T=~/cdbrepro; rm -rf "$T"; mkdir -p "$T/src/feat/deep"; cd "$T"; git init -q
for i in $(seq 1 60); do echo "export function fn$i(){ return $i }" > "src/feat/deep/m$i.ts"; done

cd "$T/src/feat/deep"          # cwd = a subdirectory, NOT the indexed root
{
  printf '%s\n' '{"jsonrpc":"2.0","id":1,"method":"initialize","params":{"protocolVersion":"2024-11-05","capabilities":{},"clientInfo":{"name":"t","version":"1"}}}'
  printf '%s\n' '{"jsonrpc":"2.0","method":"notifications/initialized"}'
  printf '%s\n' '{"jsonrpc":"2.0","id":2,"method":"tools/call","params":{"name":"codedb_index","arguments":{"path":"'"$T"'"}}}'
  sleep 6
} | codedb mcp >/dev/null 2>&1

ls "$T/src/feat/deep/codedb.snapshot"   # <-- stray snapshot in the cwd subdir (bug)
ls "$T/codedb.snapshot"                 # snapshot at indexed root (expected)

A codedb.snapshot is written into src/feat/deep/ (the cwd) even though that directory is not the indexed root.

(Note: codedb refuses /tmp roots — "refusing to index temporary root" — so the repro must live under a non-temp path like ~.)

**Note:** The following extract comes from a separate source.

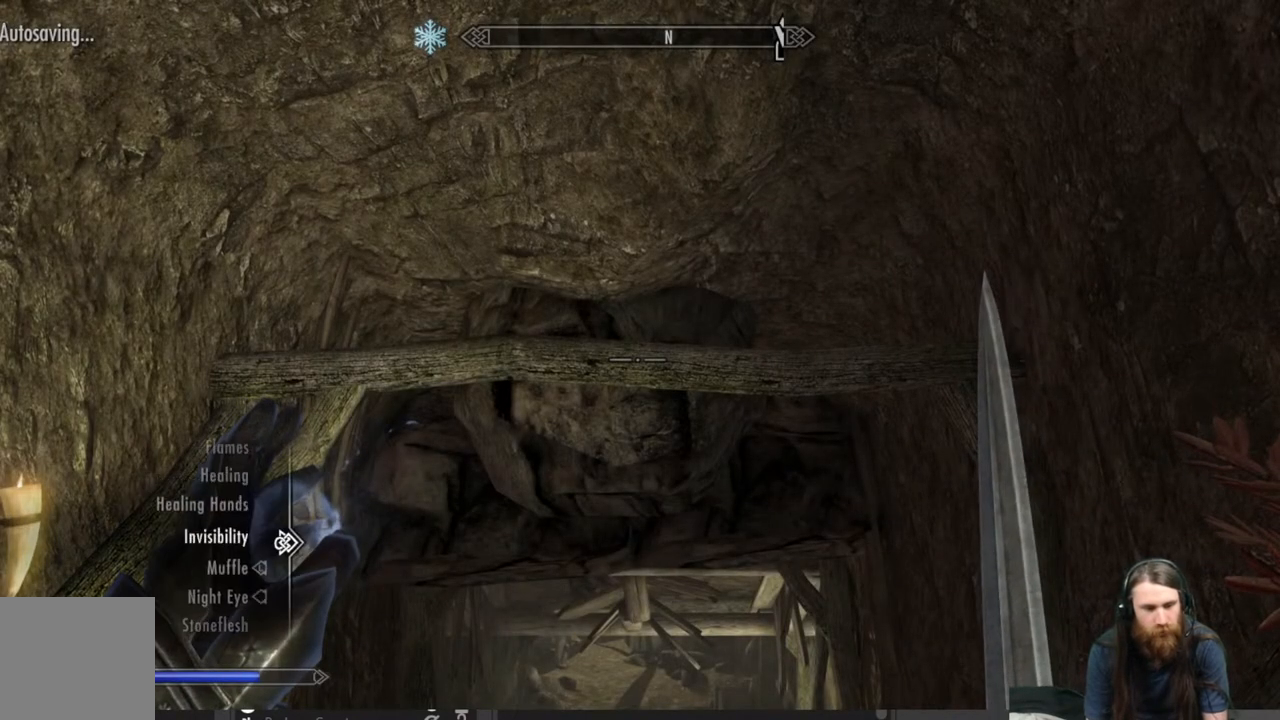
{"buttons": [], "left_stick": "center", "right_stick": "center", "events": [[67, "DPAD_UP", "up"], [100, "A", "down"], [200, "A", "up"], [350, "B", "down"], [433, "B", "up"]]}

Observed in the wild: full index shards in CWD

A real repo ended up with trigram.lookup (1.6M), trigram.postings (34M), word.index (19M) inside a deeply-nested source subdirectory (e.g. src/features/alpha/AlphaPanel/). Evidence it was the whole-repo index (root = repo root, not that subdir): word.index starts with magic CDBW, and its header references sibling paths such as src/features/beta/BetaPanel/.... The central ~/.codedb/projects/<hash>/codedb.snapshot for the repo root was updated at the same second — so the snapshot persisted correctly while the loose shards leaked into the source tree.

Suspected mechanism

The binary contains could not create data dir paired with fallback_cwd (and CwdNotSupported). It looks like when the per-project data dir under ~/.codedb/projects/<hash>/ can't be created/used, codedb falls back to writing index files into the current working directory.

Impact

  • Large binary index files (tens of MB) appear as untracked files in git status, in arbitrary source folders.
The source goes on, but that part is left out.